Document passage:
::::
Two words: Central Park.

Saturday, July 19, 2014

Homemade Granola

Ahoy! I'm in Atlanta working on a TV show right now - and more about that soon - but now that I'm living in a hotel away from my home in Los Angeles, I've been thinking more than ever about the perks of having a kitchen at your disposal.

Store-bought granola is so damn expensive and never all that tasty, so I've recently started making my own granola and giving it out as gifts. It's super easy and can totally be customized to whatever you happen to have in your cupboards. I based my granola loosely on a mashup of this recipe from Smitten Kitchen and this recipe from author Heidi Schulz

For those who've been thinking about making their own granola - do it! I'm not much of a baker or a cook, and I can't be bothered with time-consuming or difficult recipes, but this one was easy as pie and well worth it. All I knew was that I wanted yummy granola, and to use the large amounts of coconut flakes, coconut oil, and pumpkin seeds I had in the cupboard.

First, I threw all the ingredients (rolled oats, coconut flakes, almonds, pumpkin seeds, dried blueberries, dried apples, cinnamon, and salt) in a big bowl and mixed them up:

Then, in another bowl I beat egg whites (this is key to making it clumpy!) and mixed in grade B maple syrup, vanilla, and coconut oil before distributing it thoroughly in the dry mixture.

Then I lined a baking sheet with parchment paper and pressed it into a big ol' donut shape, to ensure each section got toasty...

...and threw that in the oven for about 45 minutes at 300 degrees, 'til the edges started to get a little golden and crunchalicious.

The problem with homemade granola is that it doesn't cluster as well as store-bought granola, but check out these babies! The egg white trick really does seem to work!

Kept some for myself...

...and distributed the rest in repurposed jars. This is an old Bonne Maman preserves jar.

My first feeble attempt at packaging a granola gift...a big ol' nope!

My first batch went out to my twinsie actress/blogger friend, Lynn, of The Actor's Diet.

Then, I decided to man woman up and just buy some Ball mason jars at the new Orchard Hardware down the street...

...which made the whole gift packaging thing a lot cuter.

And off they went! I love giving unexpected homemade gifts to friends, especially something they can eat for breakfast.

Homemade Clustery Granola 
(A Mashup of Smitten Kitchen's Big Cluster Maple Granola & Heidi Schulz's Clumpy Granola)

1 cups rolled oats
1 tsp cinnamon
1/2 tsp salt
1/3 cup unsweetened coconut flakes
2 tbsp coconut oil
1/4 cup pumpkin seeds
1/2 cup almond slivers & whole almonds
1/3 cup grade B maple syrup (or honey)
2 egg whites, beaten
1/4 cup dried blueberries (or whatever you have on hand)
handful of dried apples (or whatever you have on hand)

Preheat oven to 300°. Mix all the dry ingredients in a large bowl. In a separate bowl, whisk the egg whites til frothy, then add in oil, egg whites, maple syrup, and vanilla.

Pour the wet ingredients into the large bowl and mix thoroughly, ensuring everything is well coated.
::::
Dataset entries:
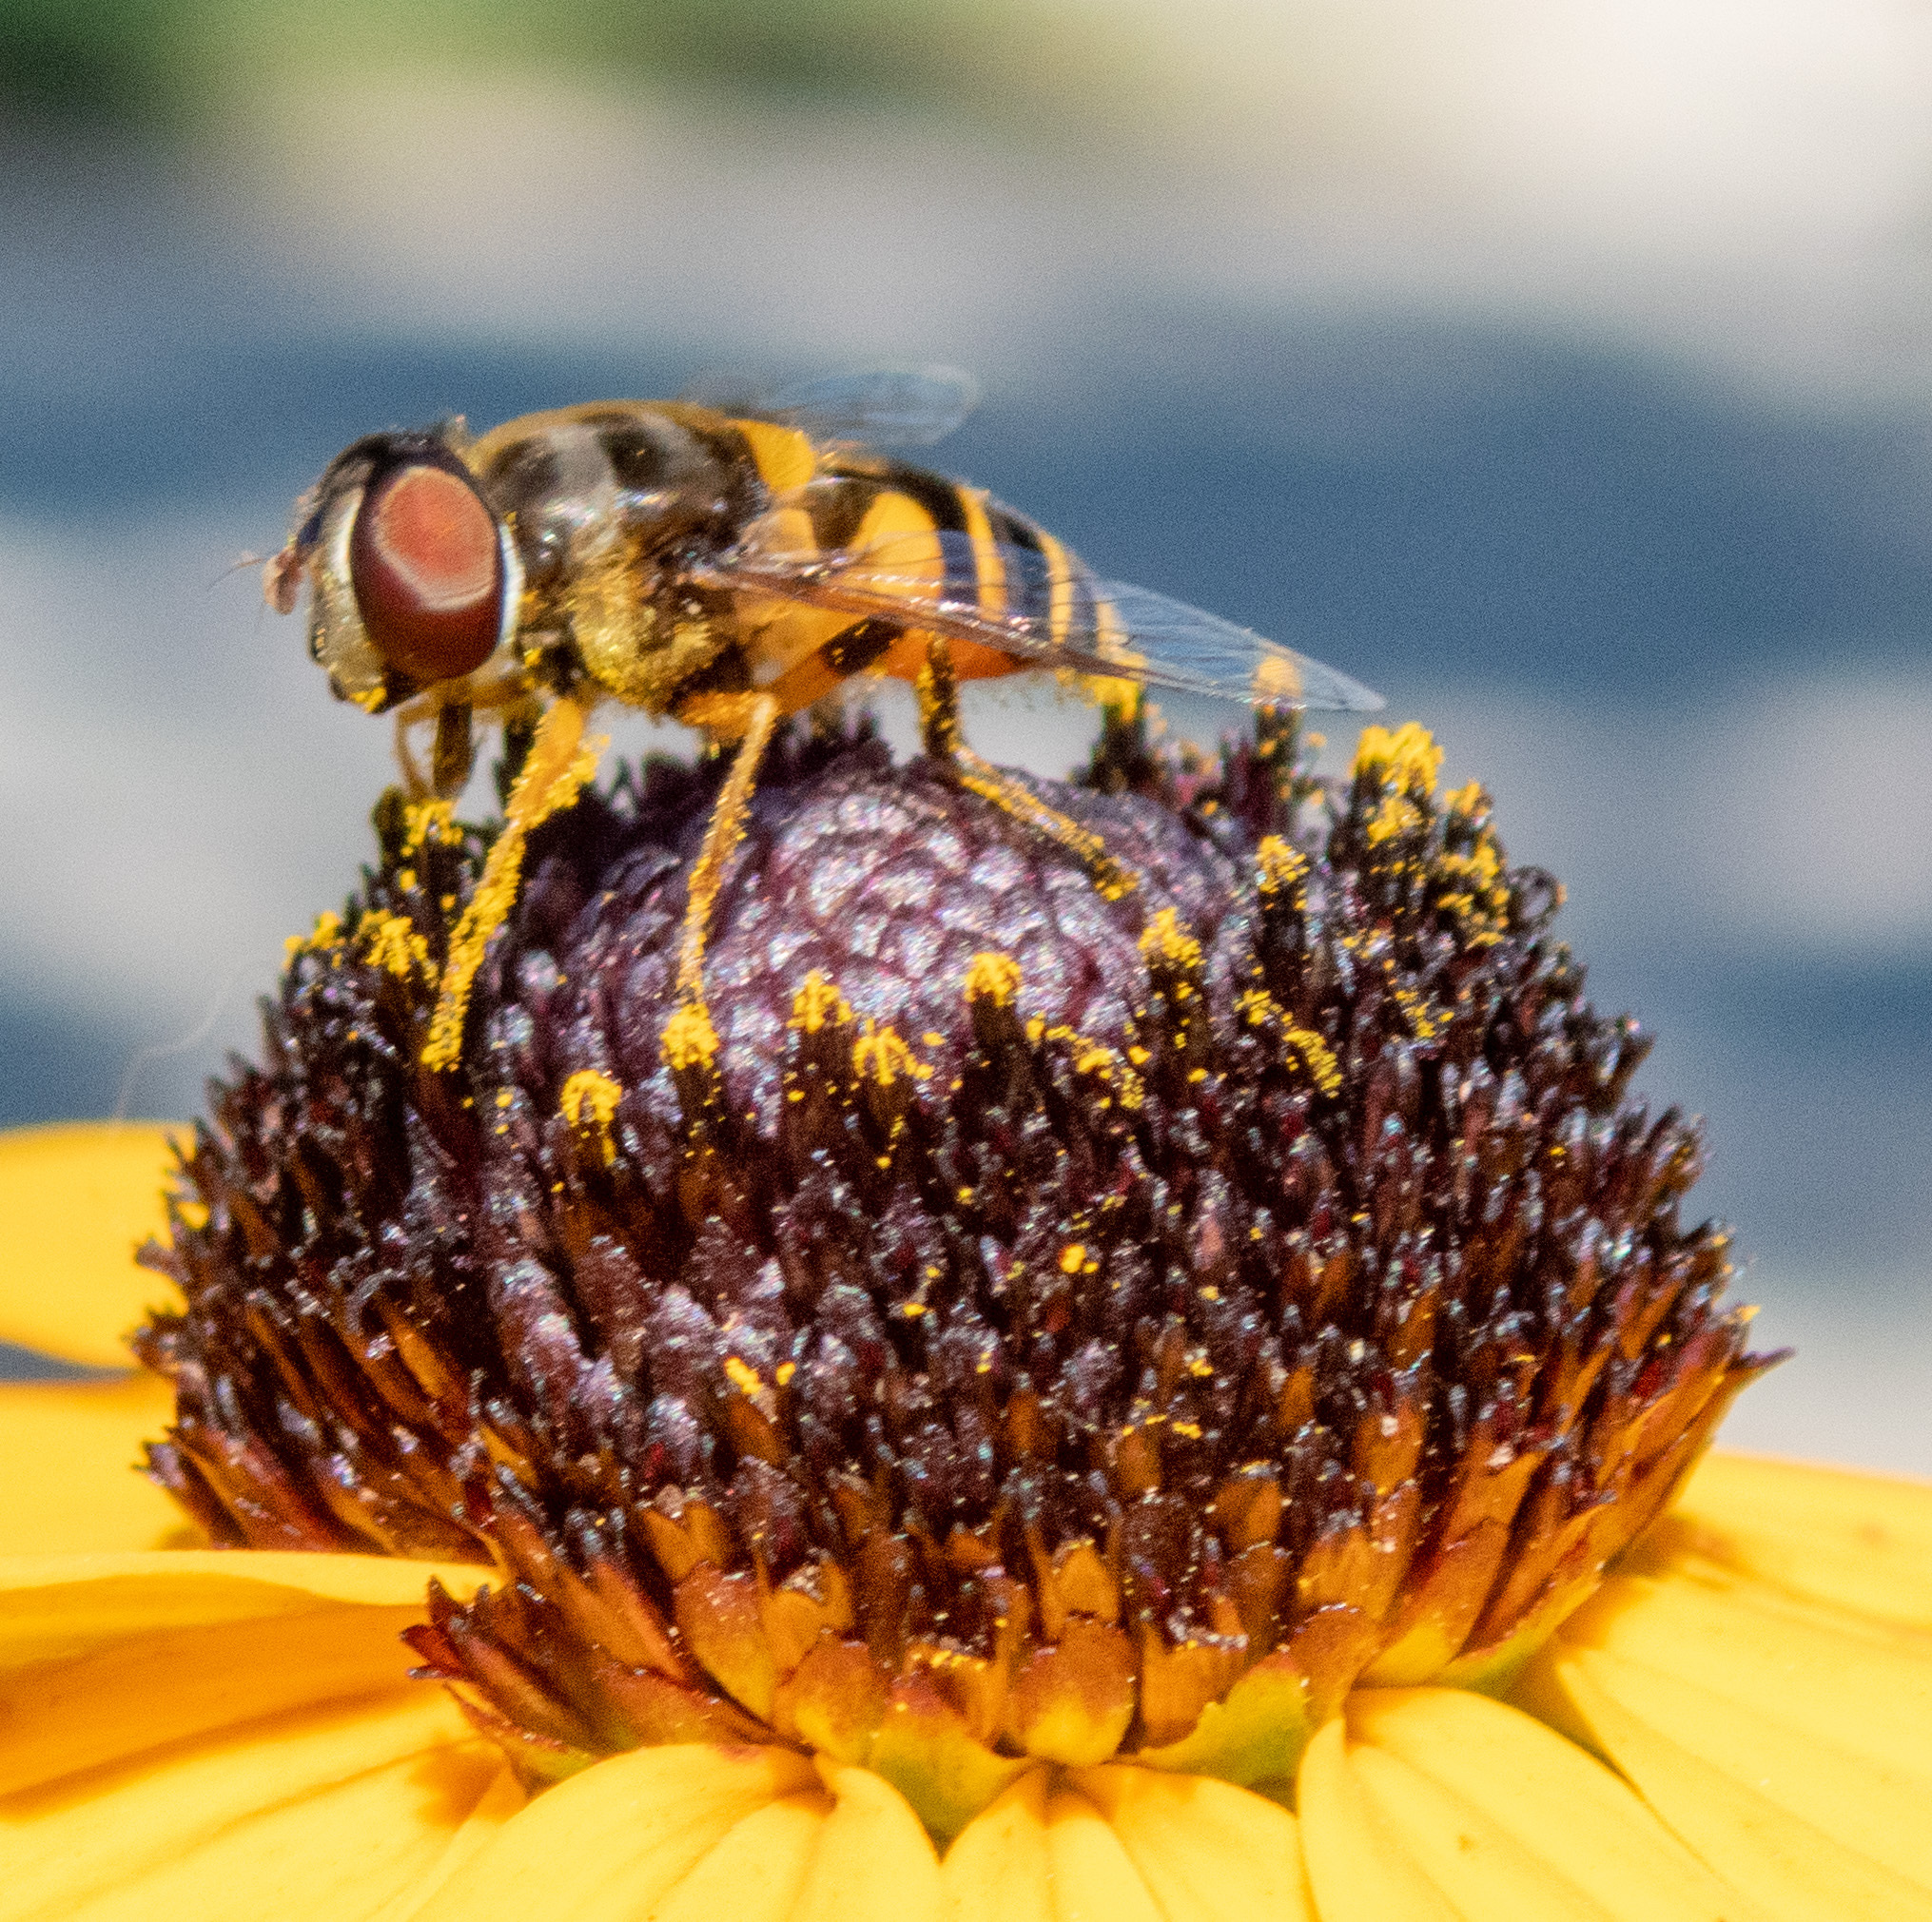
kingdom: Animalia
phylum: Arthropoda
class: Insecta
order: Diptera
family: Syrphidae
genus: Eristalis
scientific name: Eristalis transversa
::::
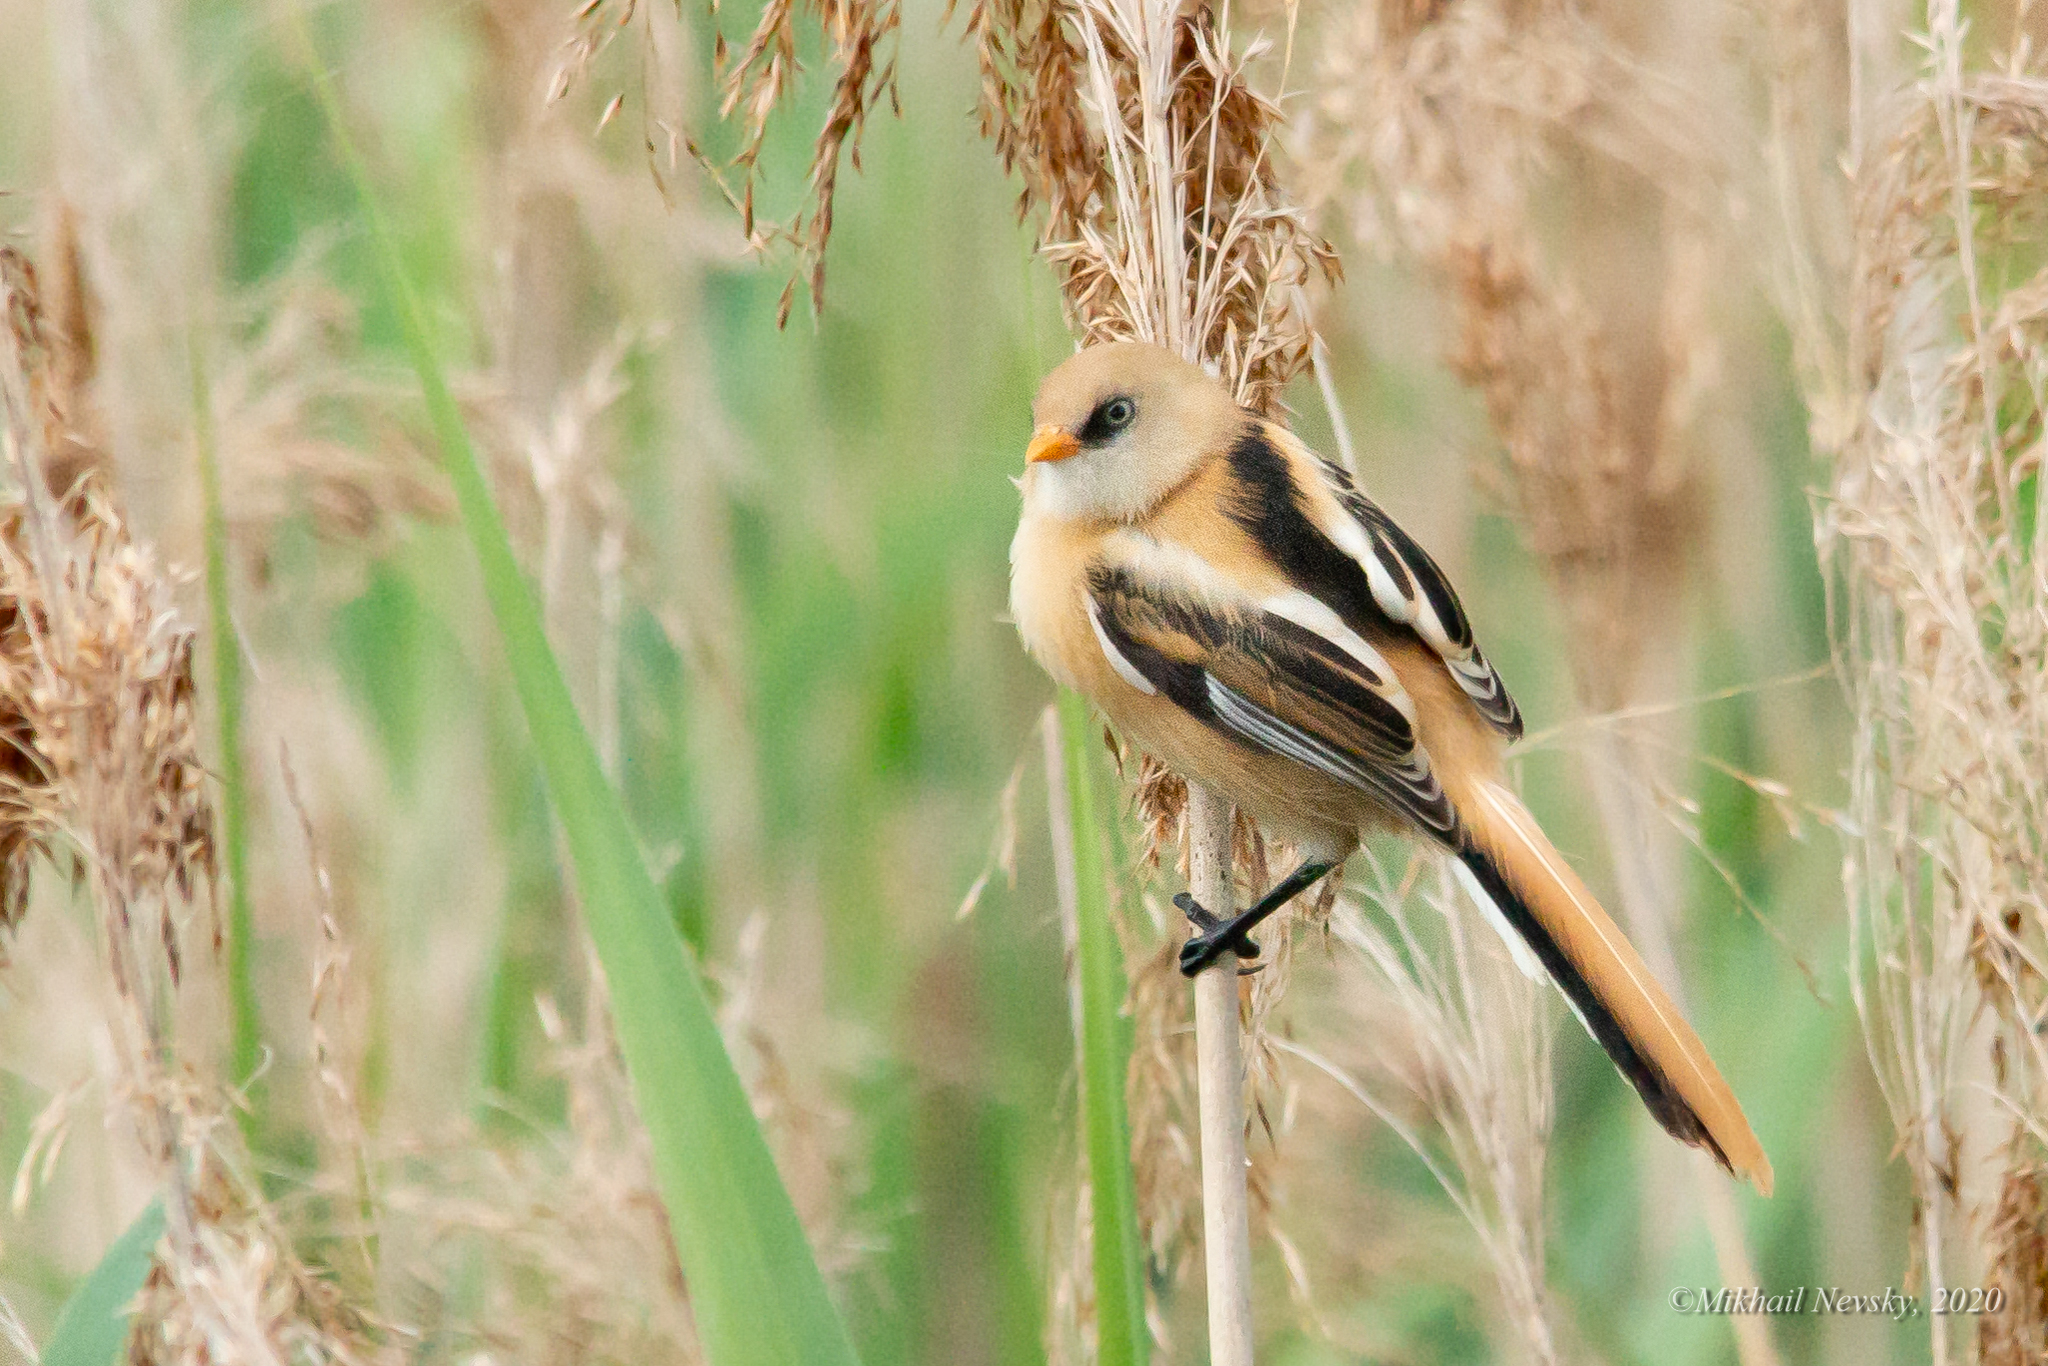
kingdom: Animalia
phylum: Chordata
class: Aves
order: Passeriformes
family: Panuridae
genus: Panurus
::::
Directions for this task:
Please decide whether each statement below agrees with the granola post, answering yes or no and quoting the words from the post that settle it.
1. The granola bakes for about 45 minutes at 300 degrees.
2. The writer's home is in Atlanta.
3. Beating egg whites into the mixture is what makes the granola clumpy.

Written response:
1. Yes: "threw that in the oven for about 45 minutes at 300 degrees"
2. No: "away from my home in Los Angeles"
3. Yes: "I beat egg whites (this is key to making it clumpy!)"